It was Noctis who was not.

The whole situation would have remained a secret to the rest of them, if not for Noctis’ nightmare.

A nightmare which Ignis was still gearing up to explain.

***

What he endured living with his uncle was a tightly-kept secret until four years later - when the royal family came home, after the fall of Tenebrae.

Eight-year-old Noctis had sustained a life-threatening injury in his spine and legs, from a mysterious daemon attack within the limits of the Crown City.
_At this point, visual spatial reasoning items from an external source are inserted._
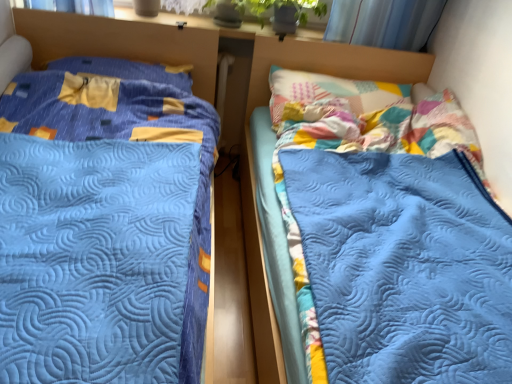
Question: From the image's perspective, is yellow fabric pillow at upper left on blue quilted bed at left, placed as the 2th bed when sorted from right to left?

Choices:
 (A) no
 (B) yes

Answer: (B)

Question: Is yellow fabric pillow at upper left oriented away from blue quilted bed at left, placed as the 2th bed when sorted from right to left?

Choices:
 (A) no
 (B) yes

Answer: (B)

Question: Considering the relative positions of yellow fabric pillow at upper left and blue quilted bed at left, placed as the first bed when sorted from left to right, in the image provided, is yellow fabric pillow at upper left in front of blue quilted bed at left, placed as the first bed when sorted from left to right,?

Choices:
 (A) no
 (B) yes

Answer: (A)

Question: Does yellow fabric pillow at upper left have a greater height compared to blue quilted bed at left, placed as the 2th bed when sorted from right to left?

Choices:
 (A) no
 (B) yes

Answer: (A)

Question: Is yellow fabric pillow at upper left to the right of blue quilted bed at left, placed as the 2th bed when sorted from right to left, from the viewer's perspective?

Choices:
 (A) yes
 (B) no

Answer: (B)

Question: From the image's perspective, is yellow fabric pillow at upper left above or below blue quilted bed at center, the 2th bed from the left?

Choices:
 (A) below
 (B) above

Answer: (B)

Question: In terms of size, does yellow fabric pillow at upper left appear bigger or smaller than blue quilted bed at center, placed as the first bed when sorted from right to left?

Choices:
 (A) small
 (B) big

Answer: (A)

Question: From a real-world perspective, is yellow fabric pillow at upper left positioned above or below blue quilted bed at center, the 2th bed from the left?

Choices:
 (A) above
 (B) below

Answer: (A)

Question: Relative to blue quilted bed at center, placed as the first bed when sorted from right to left, is yellow fabric pillow at upper left in front or behind?

Choices:
 (A) behind
 (B) front

Answer: (A)

Question: Considering the positions of blue quilted bed at left, placed as the first bed when sorted from left to right, and yellow fabric pillow at upper left in the image, is blue quilted bed at left, placed as the first bed when sorted from left to right, wider or thinner than yellow fabric pillow at upper left?

Choices:
 (A) thin
 (B) wide

Answer: (B)

Question: Considering their positions, is blue quilted bed at left, placed as the first bed when sorted from left to right, located in front of or behind yellow fabric pillow at upper left?

Choices:
 (A) front
 (B) behind

Answer: (A)

Question: From the image's perspective, relative to yellow fabric pillow at upper left, is blue quilted bed at left, placed as the first bed when sorted from left to right, above or below?

Choices:
 (A) below
 (B) above

Answer: (A)

Question: Is blue quilted bed at left, placed as the first bed when sorted from left to right, bigger or smaller than yellow fabric pillow at upper left?

Choices:
 (A) big
 (B) small

Answer: (A)

Question: From a real-world perspective, relative to blue quilted bed at left, placed as the first bed when sorted from left to right, is yellow fabric pillow at upper left vertically above or below?

Choices:
 (A) above
 (B) below

Answer: (A)

Question: In terms of height, does yellow fabric pillow at upper left look taller or shorter compared to blue quilted bed at left, placed as the first bed when sorted from left to right?

Choices:
 (A) short
 (B) tall

Answer: (A)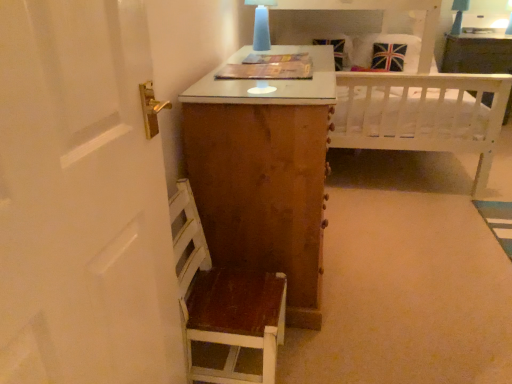
The height and width of the screenshot is (384, 512). What do you see at coordinates (477, 54) in the screenshot? I see `white wood vanity at upper right` at bounding box center [477, 54].

Image resolution: width=512 pixels, height=384 pixels. I want to click on matte blue glass at upper center, so click(261, 24).

I want to click on wooden chair at lower left, so click(224, 302).

Is white wooden bed at upper center not near matte blue glass at upper center?

They are positioned close to each other.

Between white wooden bed at upper center and matte blue glass at upper center, which one has larger size?

white wooden bed at upper center.

Looking at their sizes, would you say white wooden bed at upper center is wider or thinner than matte blue glass at upper center?

Considering their sizes, white wooden bed at upper center looks broader than matte blue glass at upper center.

From a real-world perspective, is white wooden bed at upper center physically located above or below matte blue glass at upper center?

white wooden bed at upper center is below matte blue glass at upper center.

Considering the sizes of objects matte blue glass at upper center and union jack fabric pillow at upper right in the image provided, who is smaller, matte blue glass at upper center or union jack fabric pillow at upper right?

With smaller size is matte blue glass at upper center.

Is matte blue glass at upper center turned away from union jack fabric pillow at upper right?

→ No, matte blue glass at upper center is not facing the opposite direction of union jack fabric pillow at upper right.

Choose the correct answer: Is matte blue glass at upper center inside union jack fabric pillow at upper right or outside it?

matte blue glass at upper center cannot be found inside union jack fabric pillow at upper right.

From a real-world perspective, between matte blue glass at upper center and union jack fabric pillow at upper right, who is vertically higher?

matte blue glass at upper center is physically above.

Is union jack fabric pillow at upper right turned away from white wooden bed at upper center?

Yes.

In the scene shown: Which of these two, union jack fabric pillow at upper right or white wooden bed at upper center, is thinner?

With smaller width is union jack fabric pillow at upper right.

You are a GUI agent. You are given a task and a screenshot of the screen. Output one action in this format:
    pyautogui.click(x=<x>, y=<y>)
    Task: Click on the bed below the union jack fabric pillow at upper right (from a real-world perspective)
    
    Given the screenshot: What is the action you would take?
    pyautogui.click(x=402, y=87)

Can white wooden bed at upper center be found inside union jack fabric pillow at upper right?

No, white wooden bed at upper center is not surrounded by union jack fabric pillow at upper right.

Can you see white wooden bed at upper center touching wooden chair at lower left?

No, white wooden bed at upper center is not with wooden chair at lower left.

From a real-world perspective, between white wooden bed at upper center and wooden chair at lower left, who is vertically higher?

white wooden bed at upper center, from a real-world perspective.

In the image, is white wooden bed at upper center positioned in front of or behind wooden chair at lower left?

In the image, white wooden bed at upper center appears behind wooden chair at lower left.

In the image, there is a wooden chair at lower left. Where is `pillow above it (from the image's perspective)`? pillow above it (from the image's perspective) is located at coordinates (388, 51).

From the image's perspective, is union jack fabric pillow at upper right located above or below wooden chair at lower left?

union jack fabric pillow at upper right is above wooden chair at lower left.

Is union jack fabric pillow at upper right oriented away from wooden chair at lower left?

union jack fabric pillow at upper right does not have its back to wooden chair at lower left.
He and his father had gone to Tenebrae seeking healing from the Oracle.

Ignis had not even been part of the retinue that had been transporting Noctis, on the night he got his injury. Yet his uncle somehow blamed Noctis’ injury on him, and beat him severely for weeks.

Small pranks and misdeeds were one thing - but almost dying out of the scope of Ignis’ watchful eye was another. It merited harsher punishment.

When Noctis came home, his legs still healing, and still shaken from seeing human lives being taken right in front of him, he noticed that his beloved companion was different.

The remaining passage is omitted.